◆ Exercise instructions: Print every record exactly, but leave out the pictures.

-- Provided information follows --

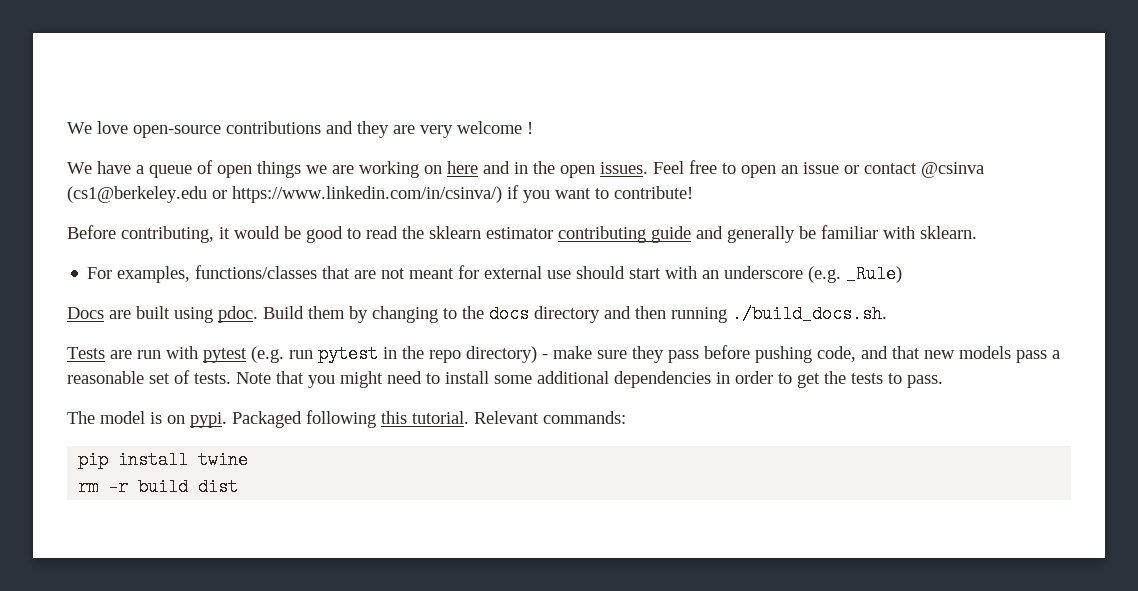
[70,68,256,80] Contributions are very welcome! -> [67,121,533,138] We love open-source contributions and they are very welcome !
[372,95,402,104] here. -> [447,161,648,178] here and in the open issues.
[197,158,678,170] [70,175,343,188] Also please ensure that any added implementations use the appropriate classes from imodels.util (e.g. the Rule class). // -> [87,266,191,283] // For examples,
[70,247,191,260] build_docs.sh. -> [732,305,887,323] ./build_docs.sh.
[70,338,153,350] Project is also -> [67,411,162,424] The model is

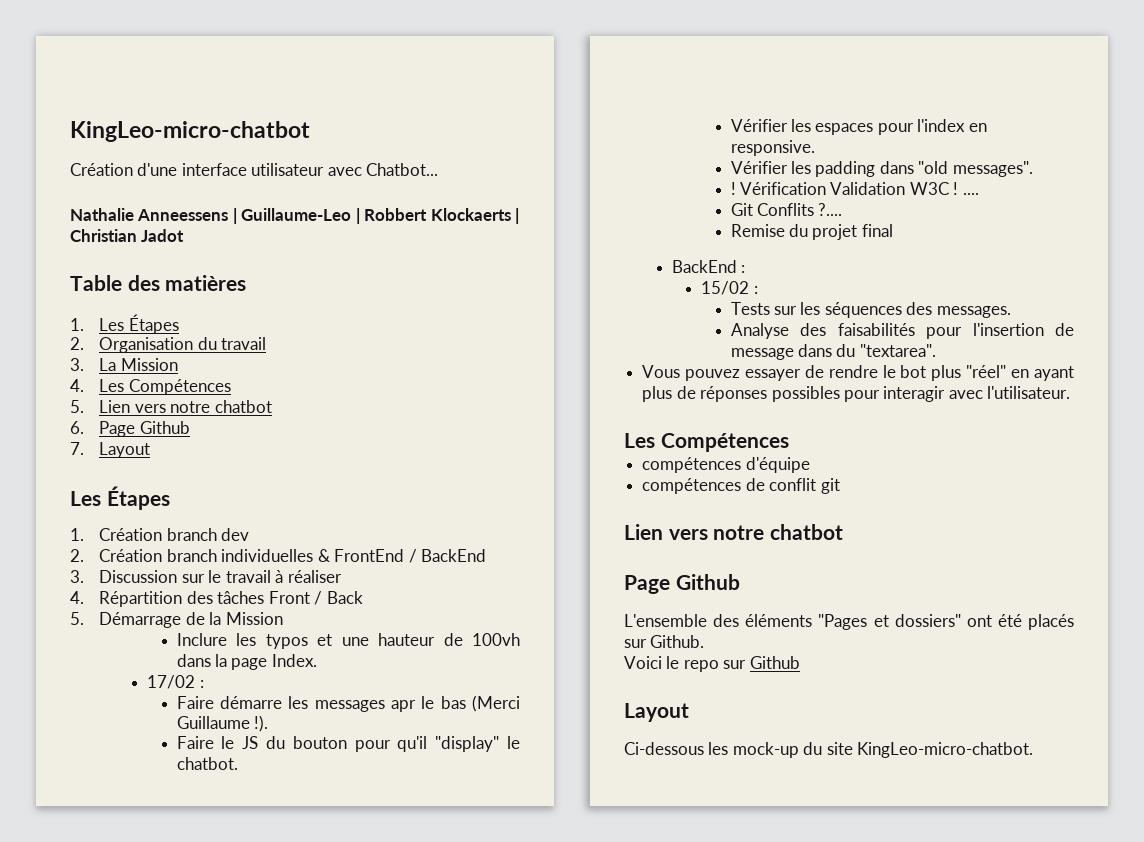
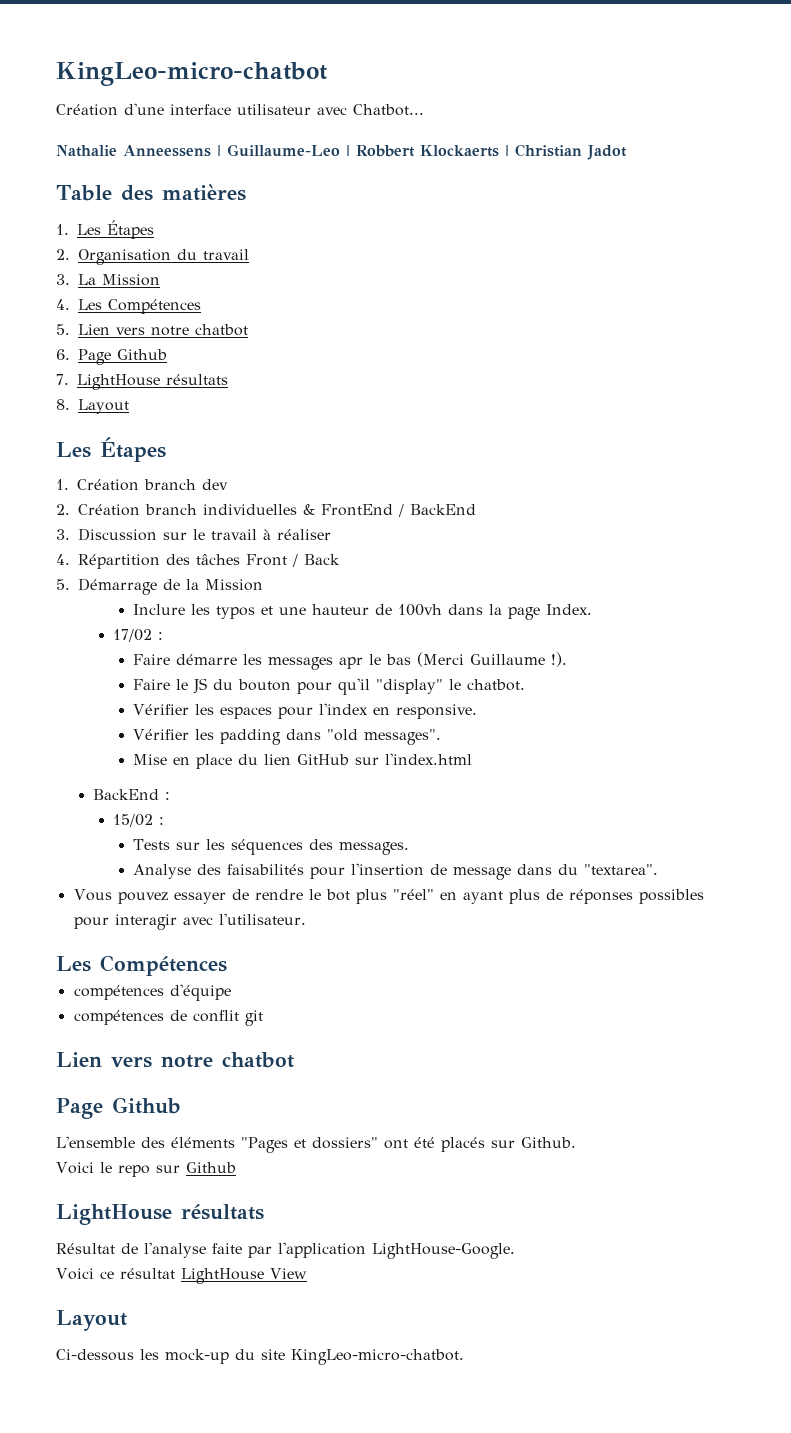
(84, 448) none -> [77,374,228,390] [56,399,70,410] LightHouse résultats // 8.
[730,182,979,195] [730,203,843,216] [730,224,893,240] ! Vérification Validation W3C ! .... // Git Conflits ?.... // Remise du projet final -> [133,753,473,769] Mise en place du lien GitHub sur l'index.html
(800, 662) none -> [56,1204,264,1225] [56,1242,515,1259] [56,1268,307,1284] // LightHouse résultats // Résultat de l'analyse faite par l'application LightHouse-Google. // Voici ce résultat LightHouse View

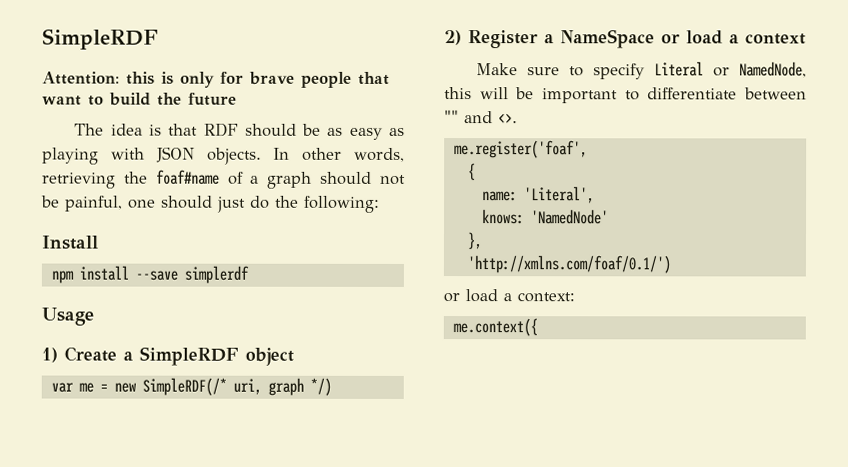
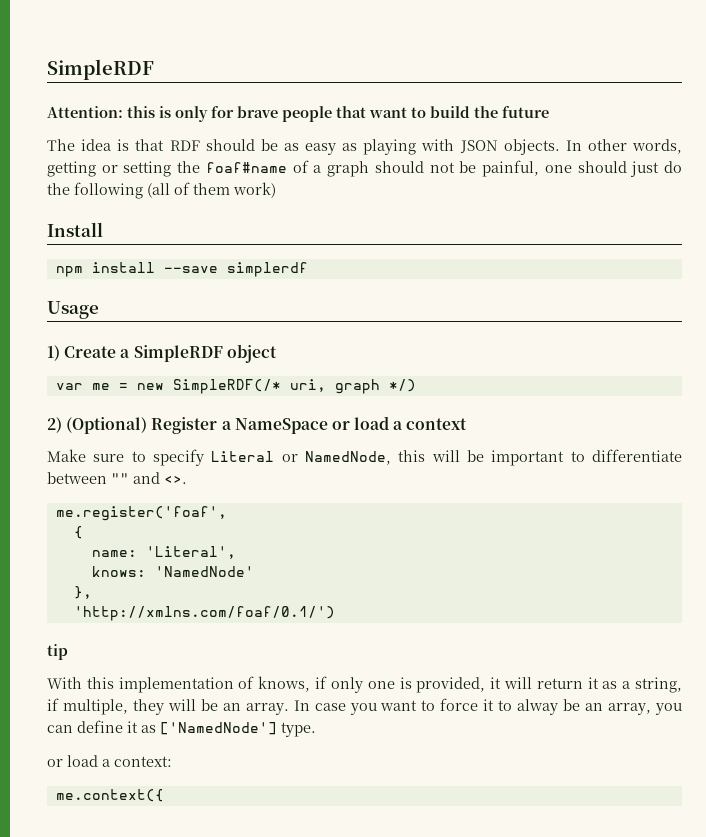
[42,172,116,189] retrieving -> [47,161,172,177] getting or setting
[304,195,380,213] following: -> [74,182,276,199] following (all of them work)
(462, 38) none -> [66,417,148,434] (Optional)
(671, 264) none -> [47,644,68,660] [47,676,682,693] [47,698,683,715] [47,720,316,737] // tip // With this implementation of knows, if only one is provided, it will return it as a string, if multiple, they will be an array. In case you want to force it to alway be an array, you can define it as ['NamedNode'] type.

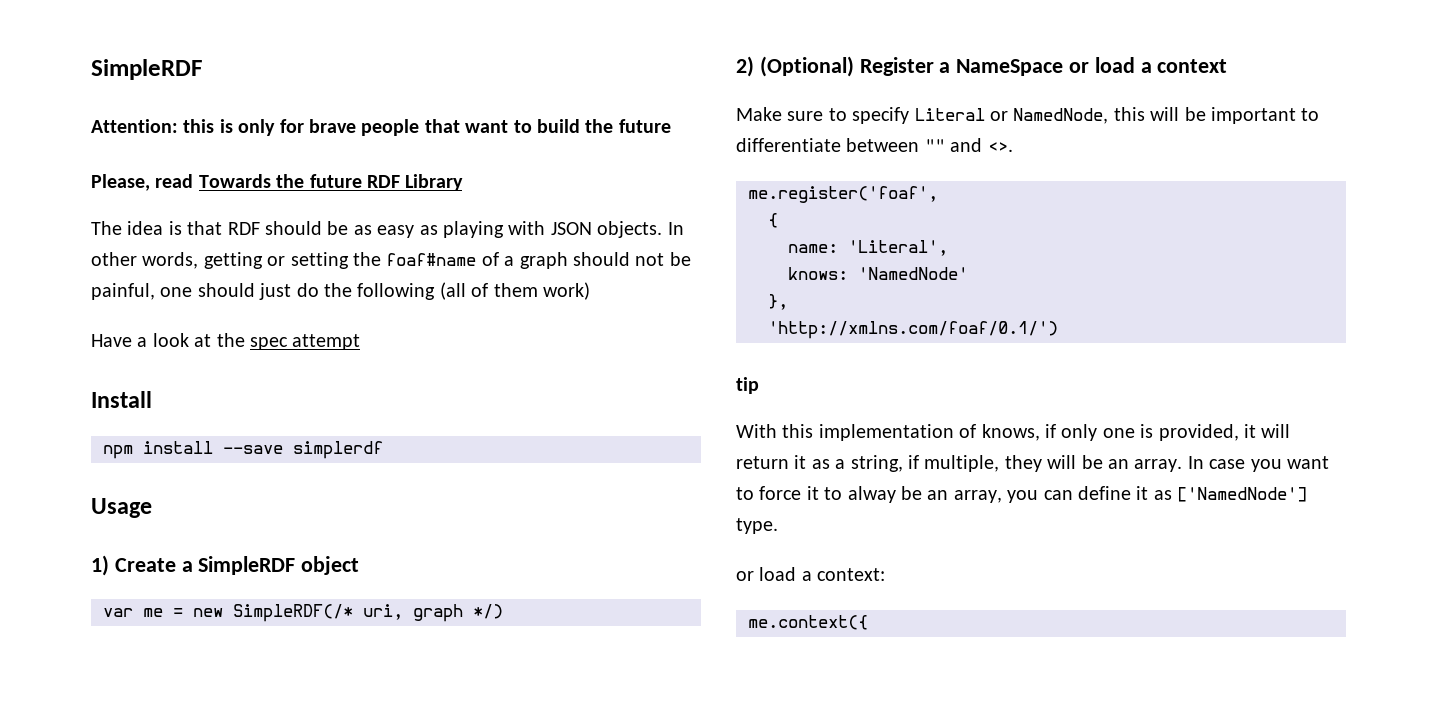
(549, 112) none -> [91,174,464,191] // Please, read Towards the future RDF Library
(276, 190) none -> [91,333,361,350] // Have a look at the spec attempt

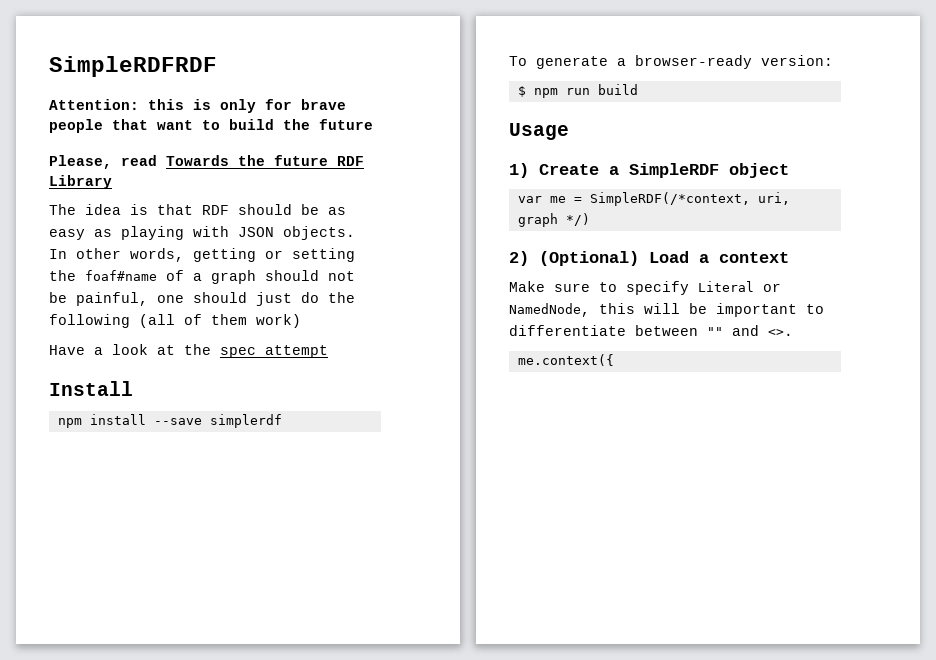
[91,59,202,80] SimpleRDF -> [49,56,217,77] SimpleRDFRDF
(383, 450) none -> [509,55,833,69] [517,84,638,98] // To generate a browser-ready version: // $ npm run build
[193,604,353,622] new SimpleRDF(/* -> [589,192,750,206] SimpleRDF(/*context,
[859,57,1135,76] Register a NameSpace or load -> [649,251,689,263] Load
[748,186,938,203] [768,213,778,228] [788,240,948,256] [788,267,968,280] [768,294,788,310] [768,321,1058,339] [736,377,759,394] [736,424,1291,441] [736,455,1329,472] [736,486,1308,503] [736,518,778,534] [736,567,886,581] // me.register('foaf', // { // name: 'Literal', // knows: 'NamedNode' // }, // 'http://xmlns.com/foaf/0.1/') // tip // With this implementation of knows, if only one is provided, it will return it as a string, if multiple, they will be an array. In case you want to force it to alway be an array, you can define it as ['NamedNode'] type. // or load a context: -> (793, 332) none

-- Provided information concluded --

◆ Final answer:
[70,68,256,80] Contributions are very welcome! -> [67,121,533,138] We love open-source contributions and they are very welcome !
[372,95,402,104] here. -> [447,161,648,178] here and in the open issues.
[197,158,678,170] [70,175,343,188] Also please ensure that any added implementations use the appropriate classes from imodels.util (e.g. the Rule class). // -> [87,266,191,283] // For examples,
[70,247,191,260] build_docs.sh. -> [732,305,887,323] ./build_docs.sh.
[70,338,153,350] Project is also -> [67,411,162,424] The model is

(84, 448) none -> [77,374,228,390] [56,399,70,410] LightHouse résultats // 8.
[730,182,979,195] [730,203,843,216] [730,224,893,240] ! Vérification Validation W3C ! .... // Git Conflits ?.... // Remise du projet final -> [133,753,473,769] Mise en place du lien GitHub sur l'index.html
(800, 662) none -> [56,1204,264,1225] [56,1242,515,1259] [56,1268,307,1284] // LightHouse résultats // Résultat de l'analyse faite par l'application LightHouse-Google. // Voici ce résultat LightHouse View

[42,172,116,189] retrieving -> [47,161,172,177] getting or setting
[304,195,380,213] following: -> [74,182,276,199] following (all of them work)
(462, 38) none -> [66,417,148,434] (Optional)
(671, 264) none -> [47,644,68,660] [47,676,682,693] [47,698,683,715] [47,720,316,737] // tip // With this implementation of knows, if only one is provided, it will return it as a string, if multiple, they will be an array. In case you want to force it to alway be an array, you can define it as ['NamedNode'] type.

(549, 112) none -> [91,174,464,191] // Please, read Towards the future RDF Library
(276, 190) none -> [91,333,361,350] // Have a look at the spec attempt

[91,59,202,80] SimpleRDF -> [49,56,217,77] SimpleRDFRDF
(383, 450) none -> [509,55,833,69] [517,84,638,98] // To generate a browser-ready version: // $ npm run build
[193,604,353,622] new SimpleRDF(/* -> [589,192,750,206] SimpleRDF(/*context,
[859,57,1135,76] Register a NameSpace or load -> [649,251,689,263] Load
[748,186,938,203] [768,213,778,228] [788,240,948,256] [788,267,968,280] [768,294,788,310] [768,321,1058,339] [736,377,759,394] [736,424,1291,441] [736,455,1329,472] [736,486,1308,503] [736,518,778,534] [736,567,886,581] // me.register('foaf', // { // name: 'Literal', // knows: 'NamedNode' // }, // 'http://xmlns.com/foaf/0.1/') // tip // With this implementation of knows, if only one is provided, it will return it as a string, if multiple, they will be an array. In case you want to force it to alway be an array, you can define it as ['NamedNode'] type. // or load a context: -> (793, 332) none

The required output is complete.